Teaching testing along with your full time job means screwing your weekends. If you are reading this blog, the chances are that you might be the one who can spend an hour in weekend for teaching. The fake teachers in fake institutes anyway do not read blogs.

8 Responses
  1. I agree in principle that in order to be a good trainer, one needs to practice and be successful in doing what he intends to provide training.

    Probably, cricket has few exceptions - Ramakant Achrekar, Sachin Tandulkar's coach - has played any real international cricket. Many successful coaches in cricket today were not so successful in their playing days.

    But, Testing - constant practice helps - a trainer should test along with his students and show them testing skills and also learn from them.

    Thinking at a broader perspective - bad training and institues making money by misleading aspirants is similar to weight loss - gyms .

    When you are down and out (in searching for jobs) - someone coming up with a prospect of a job just by few months of training and some cost. The judgement and rationality of checking the authenticity becomes blurred when one is at their low in confidence.

    Keep up the good work and bring more testing talent to foreground.


  2. Thanks Shrini for the comment.
    Students/Candidates are lured by the prospect of getting a job in testing easily usually ends up enrolling into these bad institutes. Most of the times, they are forced to join the bad institutes just because theren't enough good institutes with good trainers. It is our responsibility to make everyone aware of the fake practices that is going around our testing neighborhood.

  3. Hi Ajoy, I agree with you. your all points are valid and I appreciated that you are helping freshers.

    but remember a coin always has two sides.

    What do you mean by "Fake Tester"? You mean showing extra years in resume?

    Now lets look into the other side -
    Even though you have valid degree and have valid years of experience as per papers but you can fake a test project. If you are faking a test project then you are a "fake tester".

    [If you want to know how to fake a test project, then get in tough with James Bach.He has some excellent slides on faking a test project.]

    You can stop others from being a "one side of fake tester". But you cannot stop others from being the "second side of fake tester" which I have mentioned above.

  4. Namratha Says:

    Students go to testing institutes coz of the job guarantee assurance (which only means they will get you a couple of interviews and getting past the interview is your own job) and spend 3 - 6 months there. Add another 3 - 4 months for the interview calls to come and they are already outdated in the sense that the new batch is ready for jobs. For these ppl the insti will give fake certificate saying so-n-so was working in so-n-so company for so many months and blah blah... Now the students are equipped with a resume at par with a 1 yr exp candidate without having any experience at all. These are the kind of ppl that Ajoy is talkin about.

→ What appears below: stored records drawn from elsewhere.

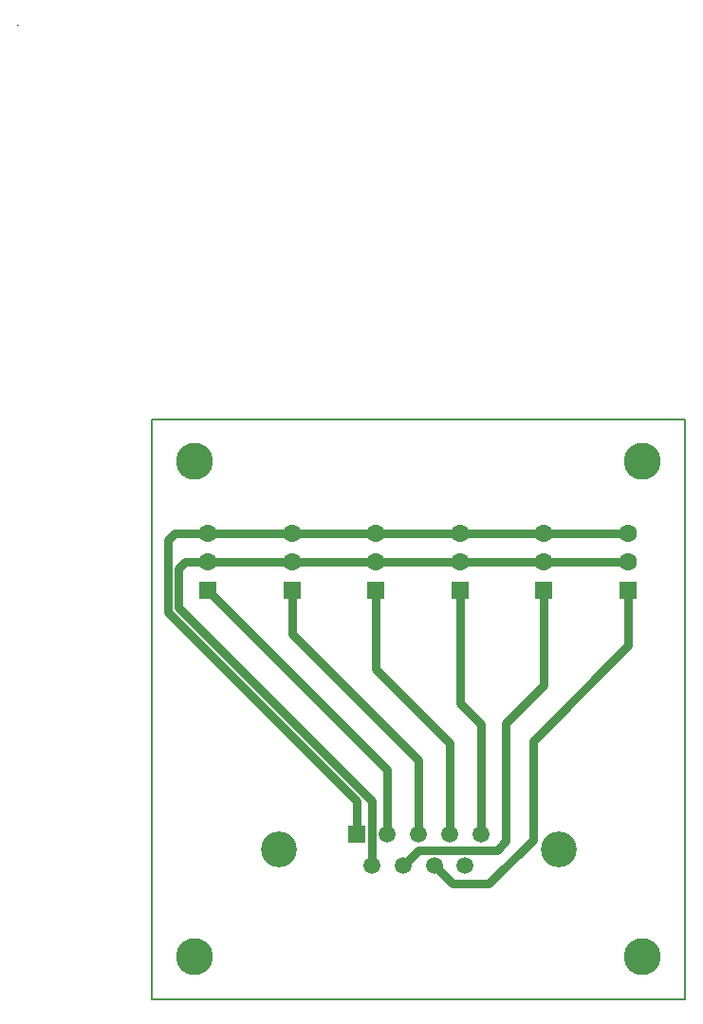
<source format=gtl>
G04 Layer_Physical_Order=1*
G04 Layer_Color=255*
%FSLAX25Y25*%
%MOIN*%
G70*
G01*
G75*
%ADD10C,0.03000*%
%ADD11C,0.00250*%
%ADD12C,0.00500*%
%ADD13C,0.06299*%
%ADD14R,0.06299X0.06299*%
%ADD15C,0.13000*%
%ADD16C,0.05905*%
%ADD17R,0.05905X0.05905*%
%ADD18C,0.12598*%
D10*
X137795Y110236D02*
Y143543D01*
X124500Y96941D02*
X137795Y110236D01*
X124500Y55410D02*
Y96941D01*
X167323Y124016D02*
Y143543D01*
X133929Y90622D02*
X167323Y124016D01*
X133929Y56000D02*
Y90622D01*
X108268Y103732D02*
X115551Y96449D01*
X108268Y103732D02*
Y143543D01*
X78740Y115760D02*
X104646Y89854D01*
X78740Y115760D02*
Y143386D01*
X49213Y128287D02*
Y143386D01*
Y128287D02*
X93740Y83760D01*
X82835Y58000D02*
Y80393D01*
X19685Y143543D02*
X82835Y80393D01*
X78740Y163543D02*
X108268D01*
X19685D02*
X78740D01*
X5591Y161260D02*
X7874Y163543D01*
X5591Y135828D02*
Y161260D01*
Y135828D02*
X71929Y69491D01*
X77482Y46819D02*
Y69453D01*
X19685Y153543D02*
X108268D01*
X137795D02*
X167323D01*
X108268D02*
X137795D01*
X11811D02*
X19685D01*
X9491Y151224D02*
X11811Y153543D01*
X9491Y137444D02*
Y151224D01*
Y137444D02*
X77482Y69453D01*
X137795Y163543D02*
X167323D01*
X108268D02*
X137795D01*
X7874D02*
X19685D01*
X118429Y40500D02*
X133929Y56000D01*
X77382Y46819D02*
X77482D01*
X71929Y58000D02*
Y69491D01*
X88287Y46819D02*
X88319D01*
X93672Y52172D01*
X121262D01*
X124500Y55410D01*
X93740Y58000D02*
Y83760D01*
X104646Y58000D02*
Y89854D01*
X115551Y58000D02*
Y96449D01*
X105512Y40500D02*
X118429D01*
X99193Y46819D02*
X105512Y40500D01*
D11*
X-47071Y342250D02*
G03*
X-47071Y341750I0J-250D01*
G01*
X-46821Y342000D02*
G03*
X-47321Y342000I-250J0D01*
G01*
D12*
X0Y0D02*
X187500D01*
Y203500D01*
X0D02*
X187500D01*
X0Y0D02*
Y203500D01*
D13*
X19685Y163543D02*
D03*
Y153543D02*
D03*
X49213Y163386D02*
D03*
Y153386D02*
D03*
X78740Y163386D02*
D03*
Y153386D02*
D03*
X108268Y163543D02*
D03*
Y153543D02*
D03*
X137795Y163543D02*
D03*
Y153543D02*
D03*
X167323Y163543D02*
D03*
Y153543D02*
D03*
D14*
X19685Y143543D02*
D03*
X49213Y143386D02*
D03*
X78740D02*
D03*
X108268Y143543D02*
D03*
X137795D02*
D03*
X167323D02*
D03*
D15*
X172500Y189000D02*
D03*
X15000D02*
D03*
X172480Y15000D02*
D03*
X15000D02*
D03*
D16*
X110098Y46819D02*
D03*
X99193D02*
D03*
X88287D02*
D03*
X77382D02*
D03*
X115551Y58000D02*
D03*
X104646D02*
D03*
X93740D02*
D03*
X82835D02*
D03*
D17*
X71929D02*
D03*
D18*
X142933Y52410D02*
D03*
X44547D02*
D03*
M02*

</source>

  5. Thanks Ajoy, For such a informative article. I am sure this is really going to help all the fresher's and experienced tester's. I am afraid, another mindset of people who compare quality of the product with price.

  6. Ratzz Says:

    Fake Testers ... ??? hahaha

  7. Hello Sir,
    I am Sumon Chandra Nath. I am working at a software company as a software tester in Bangladesh.I want to learn about QTP and Selenium.But i am confused to pick up proper institution to software testing.Please give me a suggestion to choose institution .If you are teaching Software testing ,please say me about your tution time,fee and Others.

  8. Hello Sir,
    I am Sumon Chandra Nath. I am working at a software company as a software tester in Bangladesh.I want to learn about QTP and Selenium.But i am confused to pick up proper institution to software testing.Please give me a suggestion to choose institution .If you are teaching Software testing ,please say me about your tution time,fee and Others.